--- START ---
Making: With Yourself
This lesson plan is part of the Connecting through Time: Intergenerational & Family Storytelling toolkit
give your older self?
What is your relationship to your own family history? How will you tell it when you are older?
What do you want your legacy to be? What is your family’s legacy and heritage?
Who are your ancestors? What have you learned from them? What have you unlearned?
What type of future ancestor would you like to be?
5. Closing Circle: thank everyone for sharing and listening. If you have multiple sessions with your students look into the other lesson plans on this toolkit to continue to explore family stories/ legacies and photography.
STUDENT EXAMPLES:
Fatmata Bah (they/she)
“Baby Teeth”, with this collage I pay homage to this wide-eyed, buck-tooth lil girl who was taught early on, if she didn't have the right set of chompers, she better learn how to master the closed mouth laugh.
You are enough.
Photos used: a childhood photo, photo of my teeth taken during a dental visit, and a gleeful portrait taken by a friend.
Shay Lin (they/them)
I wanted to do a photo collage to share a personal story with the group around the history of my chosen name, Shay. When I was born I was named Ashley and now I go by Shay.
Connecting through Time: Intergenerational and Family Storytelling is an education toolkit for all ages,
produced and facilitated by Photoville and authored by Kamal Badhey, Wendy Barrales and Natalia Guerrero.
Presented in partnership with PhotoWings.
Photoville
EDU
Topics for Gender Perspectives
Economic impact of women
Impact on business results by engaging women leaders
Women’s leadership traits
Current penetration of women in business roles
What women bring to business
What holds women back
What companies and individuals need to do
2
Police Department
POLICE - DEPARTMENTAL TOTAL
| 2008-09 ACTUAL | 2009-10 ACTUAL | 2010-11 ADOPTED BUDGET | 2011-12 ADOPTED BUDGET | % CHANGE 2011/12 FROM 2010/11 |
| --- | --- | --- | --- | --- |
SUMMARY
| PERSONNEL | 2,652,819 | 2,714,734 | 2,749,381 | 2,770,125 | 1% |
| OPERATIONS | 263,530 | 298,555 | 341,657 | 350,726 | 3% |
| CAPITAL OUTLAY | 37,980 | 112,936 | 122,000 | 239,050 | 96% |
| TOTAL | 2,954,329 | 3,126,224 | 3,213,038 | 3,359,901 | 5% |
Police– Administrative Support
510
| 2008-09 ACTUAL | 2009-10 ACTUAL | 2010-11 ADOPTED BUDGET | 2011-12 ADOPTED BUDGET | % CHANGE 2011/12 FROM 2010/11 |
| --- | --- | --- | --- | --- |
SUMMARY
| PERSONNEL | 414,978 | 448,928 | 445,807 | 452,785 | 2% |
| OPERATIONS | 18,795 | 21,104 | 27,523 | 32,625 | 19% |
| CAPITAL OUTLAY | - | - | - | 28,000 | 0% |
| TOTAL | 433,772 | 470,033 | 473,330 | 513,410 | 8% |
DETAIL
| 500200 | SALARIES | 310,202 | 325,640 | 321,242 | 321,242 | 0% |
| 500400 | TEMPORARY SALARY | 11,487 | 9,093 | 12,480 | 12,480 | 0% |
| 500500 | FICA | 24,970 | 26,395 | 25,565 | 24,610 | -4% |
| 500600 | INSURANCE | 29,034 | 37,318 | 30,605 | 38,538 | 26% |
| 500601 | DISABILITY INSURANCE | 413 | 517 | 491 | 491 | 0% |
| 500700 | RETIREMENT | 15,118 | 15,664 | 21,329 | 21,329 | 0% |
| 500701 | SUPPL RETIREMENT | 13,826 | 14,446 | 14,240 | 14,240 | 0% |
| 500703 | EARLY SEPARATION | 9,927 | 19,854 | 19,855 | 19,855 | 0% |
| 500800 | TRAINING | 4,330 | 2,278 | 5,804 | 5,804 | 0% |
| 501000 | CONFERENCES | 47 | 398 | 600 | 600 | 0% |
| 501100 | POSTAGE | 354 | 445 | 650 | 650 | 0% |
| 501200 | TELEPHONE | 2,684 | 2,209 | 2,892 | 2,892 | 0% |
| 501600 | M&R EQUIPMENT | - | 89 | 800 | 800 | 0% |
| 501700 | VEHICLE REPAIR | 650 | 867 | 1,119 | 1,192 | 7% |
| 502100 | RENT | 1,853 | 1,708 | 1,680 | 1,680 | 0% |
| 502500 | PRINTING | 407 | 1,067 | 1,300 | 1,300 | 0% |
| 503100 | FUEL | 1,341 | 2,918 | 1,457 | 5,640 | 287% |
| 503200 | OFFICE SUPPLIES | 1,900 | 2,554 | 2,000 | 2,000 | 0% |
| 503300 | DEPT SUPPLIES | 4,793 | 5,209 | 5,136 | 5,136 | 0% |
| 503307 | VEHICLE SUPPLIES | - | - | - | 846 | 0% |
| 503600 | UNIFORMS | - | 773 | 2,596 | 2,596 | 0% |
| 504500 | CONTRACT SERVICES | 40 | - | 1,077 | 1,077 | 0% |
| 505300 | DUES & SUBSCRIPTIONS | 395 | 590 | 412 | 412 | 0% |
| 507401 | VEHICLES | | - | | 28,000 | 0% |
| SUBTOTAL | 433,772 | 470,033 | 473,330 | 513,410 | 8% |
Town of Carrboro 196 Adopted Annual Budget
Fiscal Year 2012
--- END ---
What to work on: Search the listing above for the string "SUPPLIES" and copy each line that has it.

Answer for this exercise:
| 503200 | OFFICE SUPPLIES | 1,900 | 2,554 | 2,000 | 2,000 | 0% |
| 503300 | DEPT SUPPLIES | 4,793 | 5,209 | 5,136 | 5,136 | 0% |
| 503307 | VEHICLE SUPPLIES | - | - | - | 846 | 0% |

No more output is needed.